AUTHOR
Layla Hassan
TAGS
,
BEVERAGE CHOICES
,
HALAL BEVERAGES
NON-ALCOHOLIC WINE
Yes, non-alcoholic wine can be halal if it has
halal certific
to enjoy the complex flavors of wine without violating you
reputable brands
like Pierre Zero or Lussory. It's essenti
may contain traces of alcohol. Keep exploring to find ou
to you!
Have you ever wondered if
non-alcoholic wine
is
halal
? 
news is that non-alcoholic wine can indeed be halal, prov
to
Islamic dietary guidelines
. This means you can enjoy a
• • • •
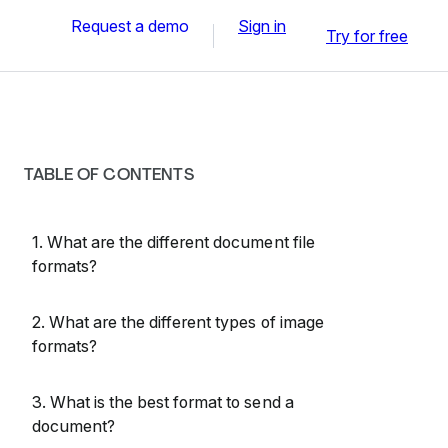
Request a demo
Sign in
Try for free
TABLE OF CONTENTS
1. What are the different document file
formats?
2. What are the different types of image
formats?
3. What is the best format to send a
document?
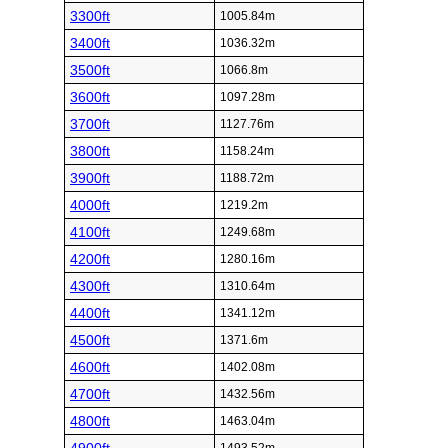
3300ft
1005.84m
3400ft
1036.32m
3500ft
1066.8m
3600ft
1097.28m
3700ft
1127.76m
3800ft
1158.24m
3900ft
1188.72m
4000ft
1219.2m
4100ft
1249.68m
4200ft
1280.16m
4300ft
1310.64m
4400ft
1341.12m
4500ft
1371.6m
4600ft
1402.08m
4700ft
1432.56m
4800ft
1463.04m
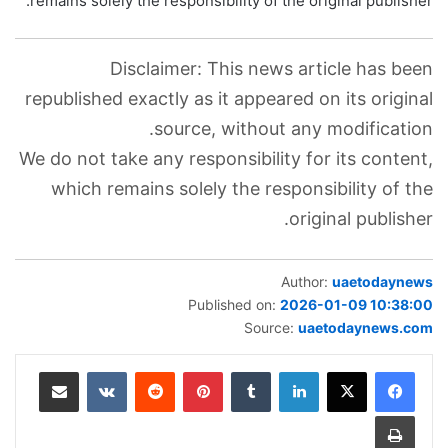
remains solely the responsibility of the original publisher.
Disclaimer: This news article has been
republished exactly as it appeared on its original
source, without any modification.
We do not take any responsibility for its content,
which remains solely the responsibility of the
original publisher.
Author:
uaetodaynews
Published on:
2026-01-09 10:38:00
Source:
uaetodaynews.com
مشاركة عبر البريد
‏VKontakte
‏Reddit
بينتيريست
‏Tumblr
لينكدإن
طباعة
• • • •
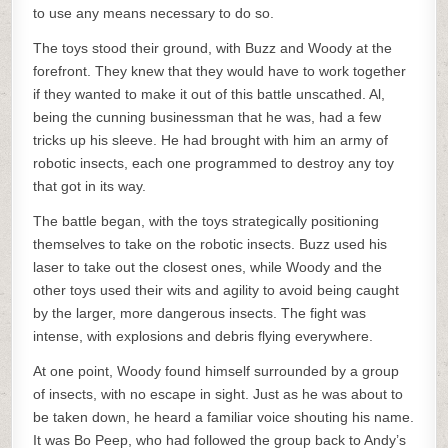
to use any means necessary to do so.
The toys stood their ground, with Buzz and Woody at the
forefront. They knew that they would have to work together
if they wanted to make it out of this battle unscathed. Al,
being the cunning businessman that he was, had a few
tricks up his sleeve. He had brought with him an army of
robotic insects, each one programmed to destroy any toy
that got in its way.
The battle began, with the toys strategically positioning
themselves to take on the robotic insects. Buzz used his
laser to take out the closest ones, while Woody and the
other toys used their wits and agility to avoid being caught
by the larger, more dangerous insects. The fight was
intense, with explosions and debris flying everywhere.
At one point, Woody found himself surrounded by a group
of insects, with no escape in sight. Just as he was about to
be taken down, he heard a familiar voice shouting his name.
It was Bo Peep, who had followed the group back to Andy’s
• • • •
* Problem statement
Give an exact copy of the lines above from the line with "forefront. They knew" up to and including the line with "of insects, with", and leave everything else out.

* Result for this exercise
forefront. They knew that they would have to work together
if they wanted to make it out of this battle unscathed. Al,
being the cunning businessman that he was, had a few
tricks up his sleeve. He had brought with him an army of
robotic insects, each one programmed to destroy any toy
that got in its way.
The battle began, with the toys strategically positioning
themselves to take on the robotic insects. Buzz used his
laser to take out the closest ones, while Woody and the
other toys used their wits and agility to avoid being caught
by the larger, more dangerous insects. The fight was
intense, with explosions and debris flying everywhere.
At one point, Woody found himself surrounded by a group
of insects, with no escape in sight. Just as he was about to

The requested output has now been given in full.